> _Work instruction_
"Document page, 1241x1754 pixels." appears in one line; retype that line and all lines following it through the end of the records, with nothing left out or added.

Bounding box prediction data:
- Opening Delimiter -

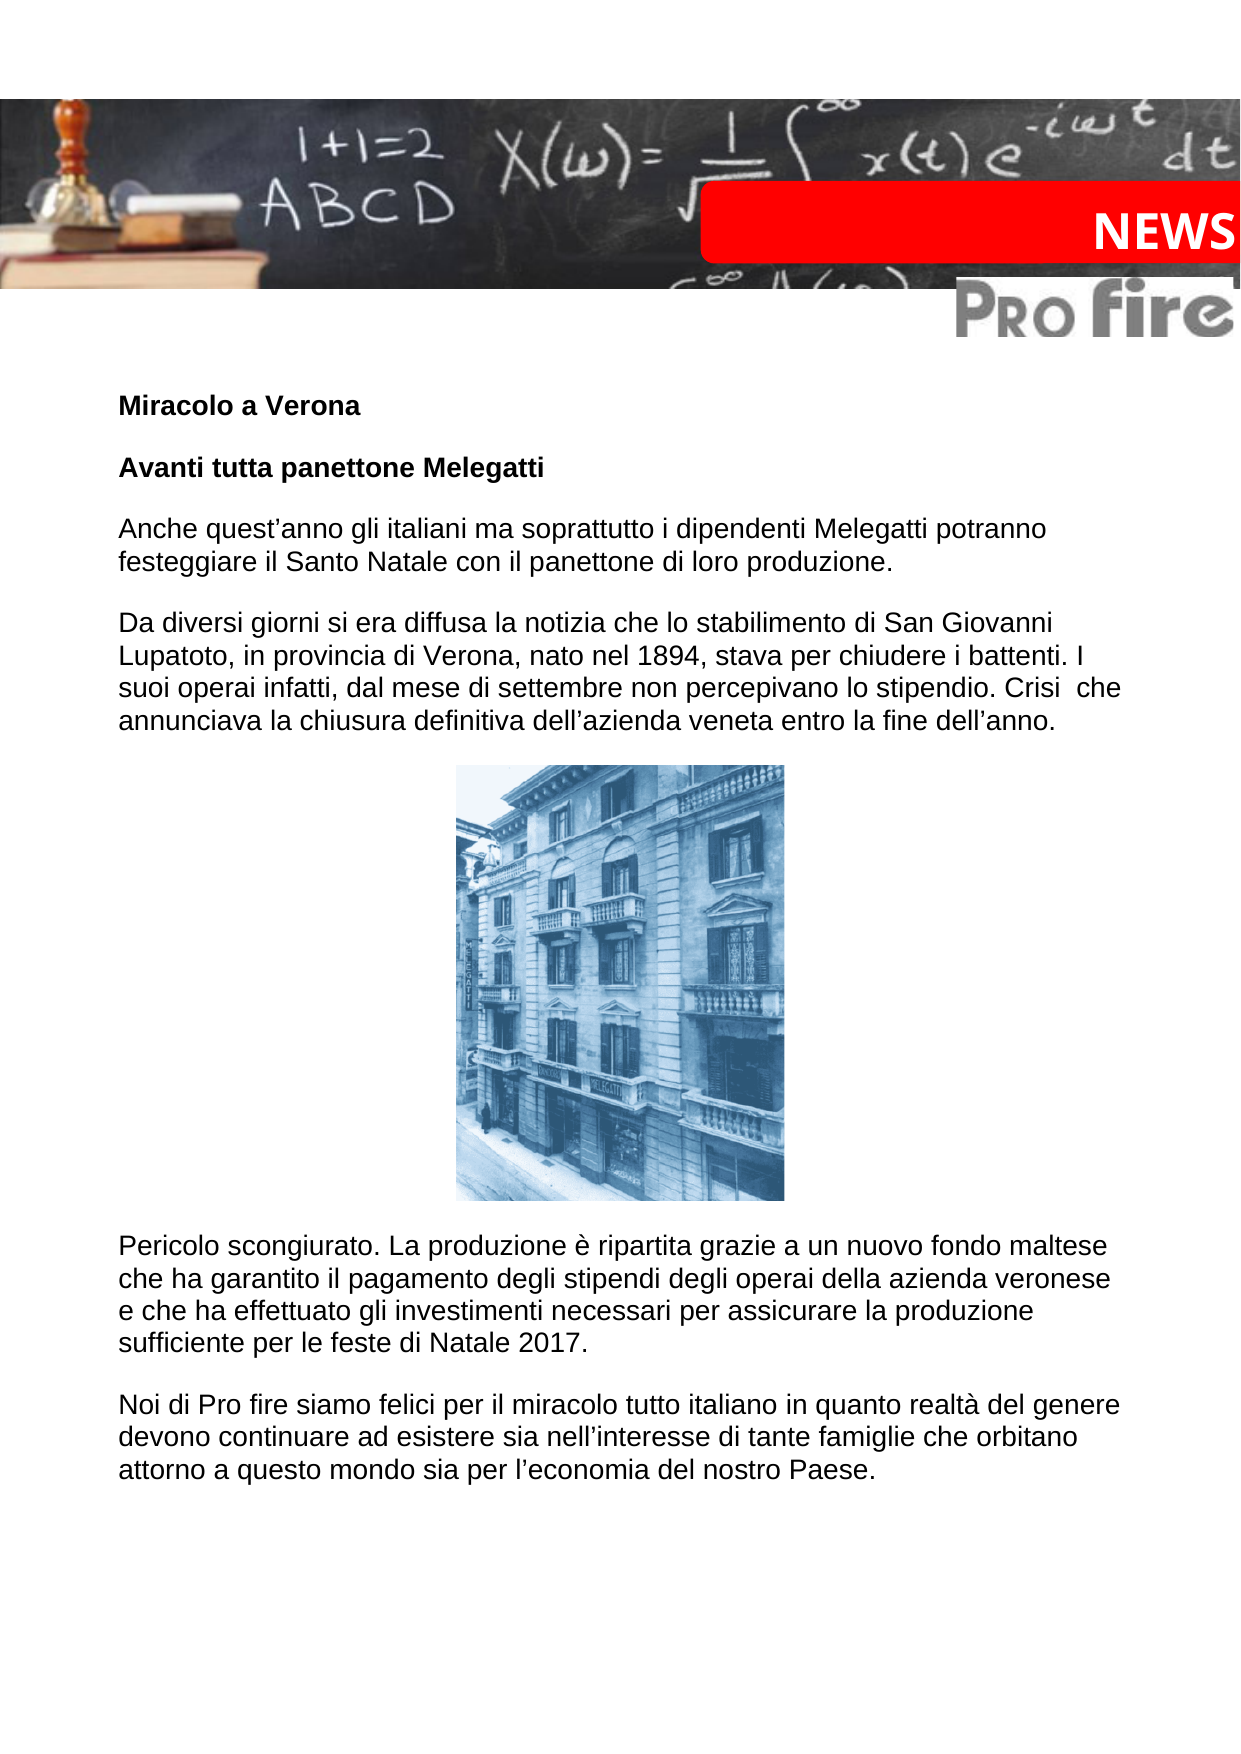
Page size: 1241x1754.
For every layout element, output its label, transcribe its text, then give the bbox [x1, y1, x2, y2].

text Miracolo a Verona [118, 389, 1122, 422]
text Noi di Pro fire siamo felici per il miracolo tutto italiano in quanto realtà del genere devono continuare ad esistere sia nell’interesse di tante famiglie che orbitano attorno a questo mondo sia per l’economia del nostro Paese. [118, 1388, 786, 1420]
text Da diversi giorni si era diffusa la notizia che lo stabilimento di San Giovanni Lupatoto, in provincia di Verona, nato nel 1894, stava per chiudere i battenti. I suoi operai infatti, dal mese di settembre non percepivano lo stipendio. Crisi che annunciava la chiusura definitiva dell’azienda veneta entro la fine dell’anno. [118, 606, 1122, 736]
picture [0, 99, 1241, 336]
text Pericolo scongiurato. La produzione è ripartita grazie a un nuovo fondo maltese che ha garantito il pagamento degli stipendi degli operai della azienda veronese e che ha effettuato gli investimenti necessari per assicurare la produzione sufficiente per le feste di Natale 2017. [118, 1229, 1122, 1359]
picture [456, 765, 785, 1201]
text Anche quest’anno gli italiani ma soprattutto i dipendenti Melegatti potranno festeggiare il Santo Natale con il panettone di loro produzione. [118, 512, 1122, 577]
text Avanti tutta panettone Melegatti [118, 451, 1122, 483]
text Noi di Pro fire siamo felici per il miracolo tutto italiano in quanto realtà del genere devono continuare ad esistere sia nell’interesse di tante famiglie che orbitano attorno a questo mondo sia per l’economia del nostro Paese. [876, 1388, 1122, 1485]
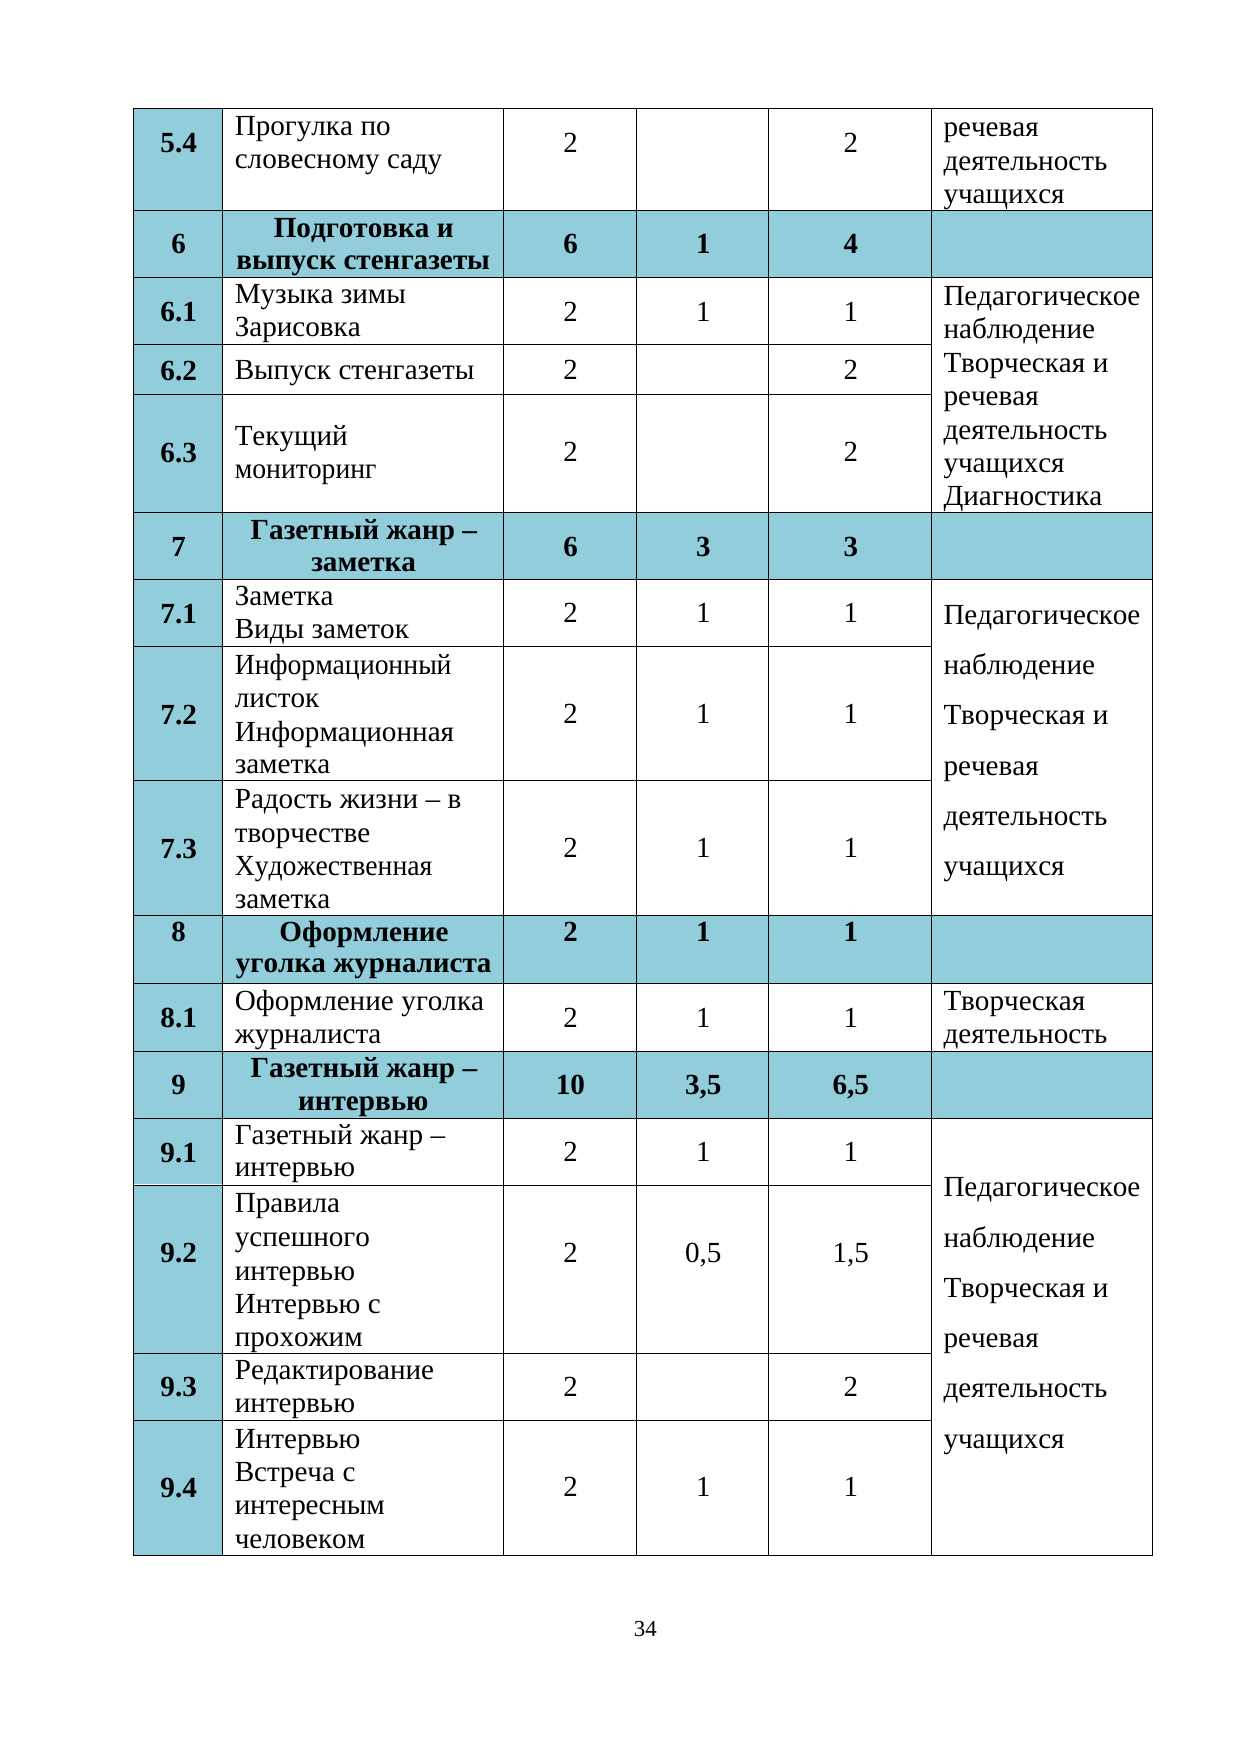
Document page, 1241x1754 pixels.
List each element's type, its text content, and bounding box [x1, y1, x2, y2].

- Closing Delimiter -

> _Solution to this task_
Document page, 1241x1754 pixels.
List each element's type, its text content, and bounding box [x1, y1, x2, y2].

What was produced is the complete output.